* [Task to carry out]
When a line in the entries contains the word "rule", copy that line in full.

(Collected data entries)
====

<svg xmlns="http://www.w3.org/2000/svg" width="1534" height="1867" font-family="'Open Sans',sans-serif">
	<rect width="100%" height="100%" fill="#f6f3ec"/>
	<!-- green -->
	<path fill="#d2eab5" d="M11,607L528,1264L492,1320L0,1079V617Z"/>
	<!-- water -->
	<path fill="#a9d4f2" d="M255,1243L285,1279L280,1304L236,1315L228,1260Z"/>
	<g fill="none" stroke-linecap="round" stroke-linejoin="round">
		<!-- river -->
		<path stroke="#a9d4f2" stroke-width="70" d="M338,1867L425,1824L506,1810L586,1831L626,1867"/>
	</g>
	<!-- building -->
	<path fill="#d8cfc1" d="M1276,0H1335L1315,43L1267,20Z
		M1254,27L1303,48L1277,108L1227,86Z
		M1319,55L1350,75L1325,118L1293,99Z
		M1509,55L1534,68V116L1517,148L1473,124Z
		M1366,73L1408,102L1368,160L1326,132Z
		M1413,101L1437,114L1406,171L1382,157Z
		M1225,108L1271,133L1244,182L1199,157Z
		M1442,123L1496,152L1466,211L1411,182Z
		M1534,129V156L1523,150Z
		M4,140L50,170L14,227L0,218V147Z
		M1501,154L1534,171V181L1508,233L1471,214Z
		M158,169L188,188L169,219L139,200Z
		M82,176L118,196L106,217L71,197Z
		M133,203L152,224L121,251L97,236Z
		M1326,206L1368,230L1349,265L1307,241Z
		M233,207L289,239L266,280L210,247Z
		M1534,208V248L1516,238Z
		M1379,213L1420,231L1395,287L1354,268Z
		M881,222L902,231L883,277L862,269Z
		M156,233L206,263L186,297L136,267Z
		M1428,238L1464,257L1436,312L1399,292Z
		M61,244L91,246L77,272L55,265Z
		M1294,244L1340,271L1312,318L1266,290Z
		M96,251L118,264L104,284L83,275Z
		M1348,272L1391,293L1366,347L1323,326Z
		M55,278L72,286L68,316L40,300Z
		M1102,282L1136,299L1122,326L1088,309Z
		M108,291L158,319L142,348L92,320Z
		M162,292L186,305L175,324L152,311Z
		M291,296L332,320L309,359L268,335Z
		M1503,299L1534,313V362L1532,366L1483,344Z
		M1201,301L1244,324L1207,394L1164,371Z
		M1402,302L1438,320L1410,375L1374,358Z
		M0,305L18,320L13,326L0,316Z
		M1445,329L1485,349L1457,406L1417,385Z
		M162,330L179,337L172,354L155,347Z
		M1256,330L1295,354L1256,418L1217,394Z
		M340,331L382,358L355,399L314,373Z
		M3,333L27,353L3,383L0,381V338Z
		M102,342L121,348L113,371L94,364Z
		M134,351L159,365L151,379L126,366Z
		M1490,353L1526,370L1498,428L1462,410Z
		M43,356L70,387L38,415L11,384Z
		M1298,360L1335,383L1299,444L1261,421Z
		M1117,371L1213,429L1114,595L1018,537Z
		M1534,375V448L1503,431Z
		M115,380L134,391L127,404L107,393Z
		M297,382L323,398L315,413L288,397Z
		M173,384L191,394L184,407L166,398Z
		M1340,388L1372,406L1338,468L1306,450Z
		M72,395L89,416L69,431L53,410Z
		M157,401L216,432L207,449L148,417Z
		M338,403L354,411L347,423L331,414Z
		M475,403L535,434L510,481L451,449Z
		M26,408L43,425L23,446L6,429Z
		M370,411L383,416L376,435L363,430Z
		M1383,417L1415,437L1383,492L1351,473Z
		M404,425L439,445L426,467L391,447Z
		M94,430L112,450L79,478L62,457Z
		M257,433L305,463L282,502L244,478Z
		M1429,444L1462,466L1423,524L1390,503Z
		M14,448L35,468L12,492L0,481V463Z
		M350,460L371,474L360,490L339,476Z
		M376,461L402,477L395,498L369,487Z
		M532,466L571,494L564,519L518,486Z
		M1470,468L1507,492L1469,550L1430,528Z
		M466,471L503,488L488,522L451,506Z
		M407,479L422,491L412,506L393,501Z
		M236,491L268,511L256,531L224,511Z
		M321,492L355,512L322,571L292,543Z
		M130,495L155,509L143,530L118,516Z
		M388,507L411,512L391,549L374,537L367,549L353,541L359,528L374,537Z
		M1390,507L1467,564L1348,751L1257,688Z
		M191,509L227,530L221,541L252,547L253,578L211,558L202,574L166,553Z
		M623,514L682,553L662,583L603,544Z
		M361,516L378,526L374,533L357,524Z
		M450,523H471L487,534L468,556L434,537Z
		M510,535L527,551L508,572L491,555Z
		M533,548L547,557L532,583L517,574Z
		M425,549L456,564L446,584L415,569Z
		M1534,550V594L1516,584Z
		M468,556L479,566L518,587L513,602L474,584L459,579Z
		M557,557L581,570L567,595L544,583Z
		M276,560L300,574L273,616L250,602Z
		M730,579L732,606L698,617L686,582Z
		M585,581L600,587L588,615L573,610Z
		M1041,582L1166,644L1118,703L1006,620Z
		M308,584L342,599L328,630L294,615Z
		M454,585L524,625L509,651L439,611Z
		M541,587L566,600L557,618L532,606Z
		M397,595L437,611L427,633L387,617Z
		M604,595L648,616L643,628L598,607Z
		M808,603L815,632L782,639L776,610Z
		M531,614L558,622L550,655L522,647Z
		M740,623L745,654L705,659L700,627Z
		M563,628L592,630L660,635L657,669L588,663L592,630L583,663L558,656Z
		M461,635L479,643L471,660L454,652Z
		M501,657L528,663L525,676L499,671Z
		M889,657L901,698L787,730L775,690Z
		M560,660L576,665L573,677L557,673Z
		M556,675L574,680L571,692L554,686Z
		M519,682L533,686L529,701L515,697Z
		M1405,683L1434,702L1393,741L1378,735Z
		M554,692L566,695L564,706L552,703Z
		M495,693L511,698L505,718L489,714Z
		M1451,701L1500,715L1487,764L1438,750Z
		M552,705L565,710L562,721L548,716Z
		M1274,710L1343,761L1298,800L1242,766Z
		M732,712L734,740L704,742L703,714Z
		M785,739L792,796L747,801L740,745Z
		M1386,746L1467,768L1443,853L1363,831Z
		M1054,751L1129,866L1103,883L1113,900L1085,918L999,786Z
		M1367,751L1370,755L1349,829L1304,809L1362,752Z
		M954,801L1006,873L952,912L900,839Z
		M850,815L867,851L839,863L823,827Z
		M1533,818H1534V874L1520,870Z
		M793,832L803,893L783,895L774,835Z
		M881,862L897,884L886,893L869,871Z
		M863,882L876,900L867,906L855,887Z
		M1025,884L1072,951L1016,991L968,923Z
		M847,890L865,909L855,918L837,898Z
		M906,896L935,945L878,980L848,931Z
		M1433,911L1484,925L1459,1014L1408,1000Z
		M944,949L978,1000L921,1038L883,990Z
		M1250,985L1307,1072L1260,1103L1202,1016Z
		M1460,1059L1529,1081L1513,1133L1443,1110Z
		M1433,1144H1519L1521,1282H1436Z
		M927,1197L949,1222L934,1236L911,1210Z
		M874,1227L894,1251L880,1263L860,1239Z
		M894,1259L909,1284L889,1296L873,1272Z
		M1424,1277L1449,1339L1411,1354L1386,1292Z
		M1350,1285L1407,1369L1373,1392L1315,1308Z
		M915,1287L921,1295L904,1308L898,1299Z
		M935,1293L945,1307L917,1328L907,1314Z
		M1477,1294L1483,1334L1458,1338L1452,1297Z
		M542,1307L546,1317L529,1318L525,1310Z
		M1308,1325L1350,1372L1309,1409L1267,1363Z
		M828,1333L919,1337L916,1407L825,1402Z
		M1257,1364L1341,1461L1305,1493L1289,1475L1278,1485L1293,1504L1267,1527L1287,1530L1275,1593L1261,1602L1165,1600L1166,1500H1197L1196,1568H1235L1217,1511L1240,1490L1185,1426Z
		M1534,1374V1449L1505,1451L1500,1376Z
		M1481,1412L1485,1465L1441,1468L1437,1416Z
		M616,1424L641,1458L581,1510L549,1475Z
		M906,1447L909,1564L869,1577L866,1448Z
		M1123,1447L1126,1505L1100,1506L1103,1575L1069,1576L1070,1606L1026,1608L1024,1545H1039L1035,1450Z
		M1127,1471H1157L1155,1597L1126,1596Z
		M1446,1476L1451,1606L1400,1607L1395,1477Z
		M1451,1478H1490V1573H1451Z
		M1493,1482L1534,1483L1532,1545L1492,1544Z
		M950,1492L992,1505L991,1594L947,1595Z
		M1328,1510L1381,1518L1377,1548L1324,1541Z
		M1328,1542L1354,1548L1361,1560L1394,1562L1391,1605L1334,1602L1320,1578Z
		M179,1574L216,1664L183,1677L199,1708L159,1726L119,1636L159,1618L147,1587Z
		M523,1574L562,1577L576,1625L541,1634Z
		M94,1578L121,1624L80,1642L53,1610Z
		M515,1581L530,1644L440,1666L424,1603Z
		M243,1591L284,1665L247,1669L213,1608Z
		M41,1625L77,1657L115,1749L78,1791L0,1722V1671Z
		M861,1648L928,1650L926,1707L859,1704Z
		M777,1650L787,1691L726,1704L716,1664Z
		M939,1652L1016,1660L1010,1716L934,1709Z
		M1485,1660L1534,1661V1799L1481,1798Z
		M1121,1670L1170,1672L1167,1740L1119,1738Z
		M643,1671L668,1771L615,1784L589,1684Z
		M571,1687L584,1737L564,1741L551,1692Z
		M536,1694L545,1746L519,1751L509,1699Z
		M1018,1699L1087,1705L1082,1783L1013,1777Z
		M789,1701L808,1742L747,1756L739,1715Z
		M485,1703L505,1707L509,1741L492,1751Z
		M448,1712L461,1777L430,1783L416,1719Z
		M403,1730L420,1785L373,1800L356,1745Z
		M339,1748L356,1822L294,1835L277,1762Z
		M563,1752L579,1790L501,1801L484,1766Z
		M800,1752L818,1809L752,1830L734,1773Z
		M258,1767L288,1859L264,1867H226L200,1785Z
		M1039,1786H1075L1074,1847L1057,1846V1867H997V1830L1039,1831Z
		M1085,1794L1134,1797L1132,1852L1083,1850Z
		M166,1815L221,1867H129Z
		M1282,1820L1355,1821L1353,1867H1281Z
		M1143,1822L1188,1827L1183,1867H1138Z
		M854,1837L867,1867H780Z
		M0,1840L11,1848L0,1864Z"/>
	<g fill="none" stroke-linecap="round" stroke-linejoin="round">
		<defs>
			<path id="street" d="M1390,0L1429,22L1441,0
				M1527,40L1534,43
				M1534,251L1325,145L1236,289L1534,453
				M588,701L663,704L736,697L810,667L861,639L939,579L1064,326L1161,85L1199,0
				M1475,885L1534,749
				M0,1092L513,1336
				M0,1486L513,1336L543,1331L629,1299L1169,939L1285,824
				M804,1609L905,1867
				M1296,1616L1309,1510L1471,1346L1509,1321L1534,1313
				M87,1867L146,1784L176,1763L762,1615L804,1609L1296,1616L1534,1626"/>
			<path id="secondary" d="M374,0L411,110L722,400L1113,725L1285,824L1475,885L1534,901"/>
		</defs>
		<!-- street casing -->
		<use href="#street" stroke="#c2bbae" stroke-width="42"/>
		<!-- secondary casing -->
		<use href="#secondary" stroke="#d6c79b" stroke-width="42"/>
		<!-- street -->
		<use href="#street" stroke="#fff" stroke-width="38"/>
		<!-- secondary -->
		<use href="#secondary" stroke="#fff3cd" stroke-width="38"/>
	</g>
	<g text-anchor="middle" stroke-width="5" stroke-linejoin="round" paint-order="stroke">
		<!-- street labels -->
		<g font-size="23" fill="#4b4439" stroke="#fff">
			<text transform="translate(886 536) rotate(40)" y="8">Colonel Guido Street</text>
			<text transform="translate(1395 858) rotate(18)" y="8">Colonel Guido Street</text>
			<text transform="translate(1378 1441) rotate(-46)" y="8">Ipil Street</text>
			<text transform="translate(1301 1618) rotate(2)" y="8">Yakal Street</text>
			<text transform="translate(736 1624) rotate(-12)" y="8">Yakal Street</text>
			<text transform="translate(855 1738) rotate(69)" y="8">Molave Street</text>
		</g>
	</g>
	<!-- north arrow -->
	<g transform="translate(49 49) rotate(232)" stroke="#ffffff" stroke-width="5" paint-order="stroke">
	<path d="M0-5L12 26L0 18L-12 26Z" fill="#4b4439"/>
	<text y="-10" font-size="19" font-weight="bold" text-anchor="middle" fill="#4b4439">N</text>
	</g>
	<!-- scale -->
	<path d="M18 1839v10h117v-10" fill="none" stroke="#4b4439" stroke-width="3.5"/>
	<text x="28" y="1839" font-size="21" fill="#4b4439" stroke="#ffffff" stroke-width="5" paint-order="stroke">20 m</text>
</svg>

====

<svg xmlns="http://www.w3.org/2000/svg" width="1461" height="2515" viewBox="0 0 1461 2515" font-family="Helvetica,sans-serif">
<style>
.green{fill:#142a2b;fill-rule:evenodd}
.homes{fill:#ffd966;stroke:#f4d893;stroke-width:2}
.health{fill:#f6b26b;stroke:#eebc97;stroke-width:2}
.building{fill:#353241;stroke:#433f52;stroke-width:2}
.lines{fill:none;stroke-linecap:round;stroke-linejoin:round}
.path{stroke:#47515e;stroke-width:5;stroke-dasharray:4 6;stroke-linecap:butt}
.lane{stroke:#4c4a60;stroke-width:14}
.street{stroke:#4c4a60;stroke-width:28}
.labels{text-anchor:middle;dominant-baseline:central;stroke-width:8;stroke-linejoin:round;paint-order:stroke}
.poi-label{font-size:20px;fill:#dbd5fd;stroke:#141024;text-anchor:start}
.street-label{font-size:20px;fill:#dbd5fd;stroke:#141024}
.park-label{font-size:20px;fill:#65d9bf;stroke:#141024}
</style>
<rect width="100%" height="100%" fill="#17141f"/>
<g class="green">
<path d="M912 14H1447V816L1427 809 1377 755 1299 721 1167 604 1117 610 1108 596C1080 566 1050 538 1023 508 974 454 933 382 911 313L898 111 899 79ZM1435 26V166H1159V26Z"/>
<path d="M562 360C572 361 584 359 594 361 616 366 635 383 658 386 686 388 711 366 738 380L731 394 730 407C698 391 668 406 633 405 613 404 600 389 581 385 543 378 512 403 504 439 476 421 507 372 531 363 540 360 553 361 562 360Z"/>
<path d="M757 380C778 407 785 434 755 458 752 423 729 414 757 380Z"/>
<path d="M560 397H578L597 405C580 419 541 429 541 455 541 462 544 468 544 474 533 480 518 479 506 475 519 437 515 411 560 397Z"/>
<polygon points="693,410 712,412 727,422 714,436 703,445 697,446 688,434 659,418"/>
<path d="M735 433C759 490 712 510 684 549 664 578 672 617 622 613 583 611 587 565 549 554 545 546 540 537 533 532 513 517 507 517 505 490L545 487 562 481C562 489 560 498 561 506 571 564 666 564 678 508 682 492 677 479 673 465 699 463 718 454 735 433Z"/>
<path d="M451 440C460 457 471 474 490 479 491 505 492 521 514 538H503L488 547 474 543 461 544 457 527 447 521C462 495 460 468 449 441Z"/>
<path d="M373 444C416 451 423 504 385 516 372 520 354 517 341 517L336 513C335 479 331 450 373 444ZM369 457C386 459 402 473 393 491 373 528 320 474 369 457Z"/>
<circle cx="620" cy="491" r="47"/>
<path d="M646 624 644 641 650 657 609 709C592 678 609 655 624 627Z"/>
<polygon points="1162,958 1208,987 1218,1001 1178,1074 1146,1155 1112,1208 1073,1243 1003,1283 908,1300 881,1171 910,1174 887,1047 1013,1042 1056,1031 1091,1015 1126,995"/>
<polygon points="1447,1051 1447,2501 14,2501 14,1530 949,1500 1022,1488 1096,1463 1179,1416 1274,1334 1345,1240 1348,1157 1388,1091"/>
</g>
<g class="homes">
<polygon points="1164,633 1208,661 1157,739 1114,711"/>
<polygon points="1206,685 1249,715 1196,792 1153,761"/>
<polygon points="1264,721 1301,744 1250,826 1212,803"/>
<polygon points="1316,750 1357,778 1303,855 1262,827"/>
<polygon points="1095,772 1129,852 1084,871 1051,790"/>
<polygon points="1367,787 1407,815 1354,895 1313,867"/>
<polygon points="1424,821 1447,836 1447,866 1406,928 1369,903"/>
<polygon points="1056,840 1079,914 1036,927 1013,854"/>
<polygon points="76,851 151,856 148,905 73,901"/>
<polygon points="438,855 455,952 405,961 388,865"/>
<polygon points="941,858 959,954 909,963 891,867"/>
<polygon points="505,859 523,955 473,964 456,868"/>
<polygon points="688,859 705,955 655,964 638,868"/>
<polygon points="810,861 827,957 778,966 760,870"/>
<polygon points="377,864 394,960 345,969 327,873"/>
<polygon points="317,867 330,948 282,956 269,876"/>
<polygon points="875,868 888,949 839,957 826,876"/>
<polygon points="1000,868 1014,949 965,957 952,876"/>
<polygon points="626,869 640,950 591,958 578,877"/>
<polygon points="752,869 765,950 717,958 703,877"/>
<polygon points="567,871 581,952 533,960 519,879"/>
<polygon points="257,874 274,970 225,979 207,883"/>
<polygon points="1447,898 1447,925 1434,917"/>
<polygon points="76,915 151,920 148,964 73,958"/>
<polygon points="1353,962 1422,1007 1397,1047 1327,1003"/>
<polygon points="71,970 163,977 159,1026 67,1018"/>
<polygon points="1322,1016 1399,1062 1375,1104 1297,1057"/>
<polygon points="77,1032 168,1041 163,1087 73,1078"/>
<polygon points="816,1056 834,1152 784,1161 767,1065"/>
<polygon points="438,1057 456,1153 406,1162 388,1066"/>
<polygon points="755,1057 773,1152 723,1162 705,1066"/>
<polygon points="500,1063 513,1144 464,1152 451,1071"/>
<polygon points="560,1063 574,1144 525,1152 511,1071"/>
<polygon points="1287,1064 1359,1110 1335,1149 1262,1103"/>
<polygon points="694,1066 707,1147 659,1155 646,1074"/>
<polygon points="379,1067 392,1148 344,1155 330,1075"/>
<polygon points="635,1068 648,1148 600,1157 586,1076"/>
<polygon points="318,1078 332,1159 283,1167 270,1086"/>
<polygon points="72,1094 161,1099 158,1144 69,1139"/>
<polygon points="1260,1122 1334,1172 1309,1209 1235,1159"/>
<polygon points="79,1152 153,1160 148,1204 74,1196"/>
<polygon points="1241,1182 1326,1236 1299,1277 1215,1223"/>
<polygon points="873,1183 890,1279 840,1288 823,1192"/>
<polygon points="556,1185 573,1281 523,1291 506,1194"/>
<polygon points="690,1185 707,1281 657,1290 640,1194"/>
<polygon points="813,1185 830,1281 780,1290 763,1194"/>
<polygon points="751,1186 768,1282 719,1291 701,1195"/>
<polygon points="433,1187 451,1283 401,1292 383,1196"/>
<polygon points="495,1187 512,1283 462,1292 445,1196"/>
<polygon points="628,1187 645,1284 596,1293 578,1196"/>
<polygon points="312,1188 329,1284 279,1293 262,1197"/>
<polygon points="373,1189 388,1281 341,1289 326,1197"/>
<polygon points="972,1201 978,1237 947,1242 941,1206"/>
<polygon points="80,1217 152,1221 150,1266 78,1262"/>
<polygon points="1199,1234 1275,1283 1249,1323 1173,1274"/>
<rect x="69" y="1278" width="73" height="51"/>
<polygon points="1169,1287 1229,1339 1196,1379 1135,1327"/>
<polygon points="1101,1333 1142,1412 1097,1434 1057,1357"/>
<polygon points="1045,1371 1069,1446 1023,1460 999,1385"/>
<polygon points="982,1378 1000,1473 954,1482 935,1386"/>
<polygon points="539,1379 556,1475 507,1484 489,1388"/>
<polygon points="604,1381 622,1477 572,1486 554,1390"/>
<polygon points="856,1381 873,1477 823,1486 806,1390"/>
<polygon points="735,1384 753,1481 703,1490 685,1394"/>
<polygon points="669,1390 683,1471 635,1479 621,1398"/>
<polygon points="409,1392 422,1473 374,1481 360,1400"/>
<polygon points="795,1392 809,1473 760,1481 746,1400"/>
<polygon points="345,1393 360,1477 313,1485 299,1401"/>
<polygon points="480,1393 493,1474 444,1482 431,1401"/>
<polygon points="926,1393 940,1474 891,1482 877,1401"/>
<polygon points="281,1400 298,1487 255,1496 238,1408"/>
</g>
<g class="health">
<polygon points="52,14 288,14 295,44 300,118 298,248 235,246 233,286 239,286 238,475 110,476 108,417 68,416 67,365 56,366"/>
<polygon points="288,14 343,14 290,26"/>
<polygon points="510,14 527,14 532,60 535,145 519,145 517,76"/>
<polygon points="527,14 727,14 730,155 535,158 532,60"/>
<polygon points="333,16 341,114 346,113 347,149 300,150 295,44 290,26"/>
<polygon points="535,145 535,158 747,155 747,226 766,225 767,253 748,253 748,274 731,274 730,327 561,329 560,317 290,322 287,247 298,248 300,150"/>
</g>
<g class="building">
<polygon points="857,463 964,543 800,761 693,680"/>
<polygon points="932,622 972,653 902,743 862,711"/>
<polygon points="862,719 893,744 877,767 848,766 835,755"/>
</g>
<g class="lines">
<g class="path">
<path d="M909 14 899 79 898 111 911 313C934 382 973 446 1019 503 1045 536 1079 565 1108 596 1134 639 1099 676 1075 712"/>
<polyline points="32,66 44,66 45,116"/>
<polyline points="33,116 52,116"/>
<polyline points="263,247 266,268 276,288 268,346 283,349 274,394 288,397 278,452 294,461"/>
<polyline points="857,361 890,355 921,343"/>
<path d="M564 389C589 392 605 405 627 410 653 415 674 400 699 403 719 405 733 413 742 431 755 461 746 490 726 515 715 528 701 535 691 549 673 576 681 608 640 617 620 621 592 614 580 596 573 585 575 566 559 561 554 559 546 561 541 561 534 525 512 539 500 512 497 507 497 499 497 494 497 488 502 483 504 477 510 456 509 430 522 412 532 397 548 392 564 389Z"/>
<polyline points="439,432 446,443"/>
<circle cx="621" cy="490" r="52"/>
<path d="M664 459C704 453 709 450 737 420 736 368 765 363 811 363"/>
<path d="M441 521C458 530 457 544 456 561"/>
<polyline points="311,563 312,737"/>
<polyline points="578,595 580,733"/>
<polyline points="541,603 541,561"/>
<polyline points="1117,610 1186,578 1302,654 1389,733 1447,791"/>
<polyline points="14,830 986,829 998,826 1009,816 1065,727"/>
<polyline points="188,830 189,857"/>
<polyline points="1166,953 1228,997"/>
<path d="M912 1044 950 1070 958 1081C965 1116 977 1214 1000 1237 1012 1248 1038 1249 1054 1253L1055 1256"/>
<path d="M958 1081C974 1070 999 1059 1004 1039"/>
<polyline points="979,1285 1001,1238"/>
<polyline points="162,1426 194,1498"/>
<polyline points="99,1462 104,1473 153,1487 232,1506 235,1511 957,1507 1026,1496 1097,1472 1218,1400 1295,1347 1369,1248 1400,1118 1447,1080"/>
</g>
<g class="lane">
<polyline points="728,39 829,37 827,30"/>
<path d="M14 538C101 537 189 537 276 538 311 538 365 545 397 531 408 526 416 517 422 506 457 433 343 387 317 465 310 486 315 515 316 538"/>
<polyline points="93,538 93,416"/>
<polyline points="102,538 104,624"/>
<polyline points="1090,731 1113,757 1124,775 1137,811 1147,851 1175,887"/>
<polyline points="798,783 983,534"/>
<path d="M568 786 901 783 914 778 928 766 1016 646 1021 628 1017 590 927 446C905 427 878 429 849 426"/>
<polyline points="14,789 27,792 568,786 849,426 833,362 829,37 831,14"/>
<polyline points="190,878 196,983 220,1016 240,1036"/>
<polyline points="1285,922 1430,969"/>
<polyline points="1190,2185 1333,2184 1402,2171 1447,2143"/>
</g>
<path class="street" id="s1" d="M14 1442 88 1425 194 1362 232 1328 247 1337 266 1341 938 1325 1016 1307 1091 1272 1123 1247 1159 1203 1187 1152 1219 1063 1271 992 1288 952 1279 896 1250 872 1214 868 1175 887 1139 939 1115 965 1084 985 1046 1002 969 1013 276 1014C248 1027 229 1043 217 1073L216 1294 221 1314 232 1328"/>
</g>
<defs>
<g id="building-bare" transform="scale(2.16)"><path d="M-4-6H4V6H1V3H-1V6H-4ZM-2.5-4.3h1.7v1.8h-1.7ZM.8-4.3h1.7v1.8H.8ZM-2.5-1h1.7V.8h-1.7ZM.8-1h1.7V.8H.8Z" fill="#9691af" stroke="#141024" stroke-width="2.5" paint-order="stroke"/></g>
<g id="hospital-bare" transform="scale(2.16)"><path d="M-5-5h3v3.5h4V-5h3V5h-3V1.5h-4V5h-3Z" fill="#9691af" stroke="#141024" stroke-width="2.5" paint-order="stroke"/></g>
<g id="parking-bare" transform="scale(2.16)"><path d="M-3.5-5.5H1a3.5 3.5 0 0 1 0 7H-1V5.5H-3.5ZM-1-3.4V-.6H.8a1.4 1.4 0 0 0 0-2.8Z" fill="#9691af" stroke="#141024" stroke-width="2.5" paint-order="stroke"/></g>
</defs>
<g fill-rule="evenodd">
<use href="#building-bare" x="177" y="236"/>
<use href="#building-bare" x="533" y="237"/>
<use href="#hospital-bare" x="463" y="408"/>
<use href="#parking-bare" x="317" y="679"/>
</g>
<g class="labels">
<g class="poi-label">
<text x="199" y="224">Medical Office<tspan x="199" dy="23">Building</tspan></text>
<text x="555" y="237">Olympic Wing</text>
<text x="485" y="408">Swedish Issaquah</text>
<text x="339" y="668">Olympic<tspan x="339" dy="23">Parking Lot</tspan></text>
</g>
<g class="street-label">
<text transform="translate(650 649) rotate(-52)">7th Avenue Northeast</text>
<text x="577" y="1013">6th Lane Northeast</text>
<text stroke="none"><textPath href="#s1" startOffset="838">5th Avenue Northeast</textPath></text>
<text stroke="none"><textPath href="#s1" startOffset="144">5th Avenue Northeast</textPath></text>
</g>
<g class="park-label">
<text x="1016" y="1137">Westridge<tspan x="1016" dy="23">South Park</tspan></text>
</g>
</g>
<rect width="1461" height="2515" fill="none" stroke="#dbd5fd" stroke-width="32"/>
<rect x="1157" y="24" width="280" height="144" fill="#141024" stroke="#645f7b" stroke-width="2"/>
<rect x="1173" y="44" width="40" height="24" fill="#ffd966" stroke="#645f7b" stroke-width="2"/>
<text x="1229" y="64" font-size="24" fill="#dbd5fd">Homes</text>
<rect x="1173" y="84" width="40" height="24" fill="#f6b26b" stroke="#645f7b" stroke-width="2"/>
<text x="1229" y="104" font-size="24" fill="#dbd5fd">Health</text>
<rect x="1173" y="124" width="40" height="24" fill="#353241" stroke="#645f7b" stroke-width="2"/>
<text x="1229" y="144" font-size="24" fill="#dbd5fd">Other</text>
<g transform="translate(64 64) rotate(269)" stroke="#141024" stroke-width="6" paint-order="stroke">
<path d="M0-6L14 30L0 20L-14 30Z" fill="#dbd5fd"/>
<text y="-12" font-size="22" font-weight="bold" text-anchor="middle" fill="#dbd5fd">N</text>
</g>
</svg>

====

* [Solution]
.green{fill:#142a2b;fill-rule:evenodd}
<g fill-rule="evenodd">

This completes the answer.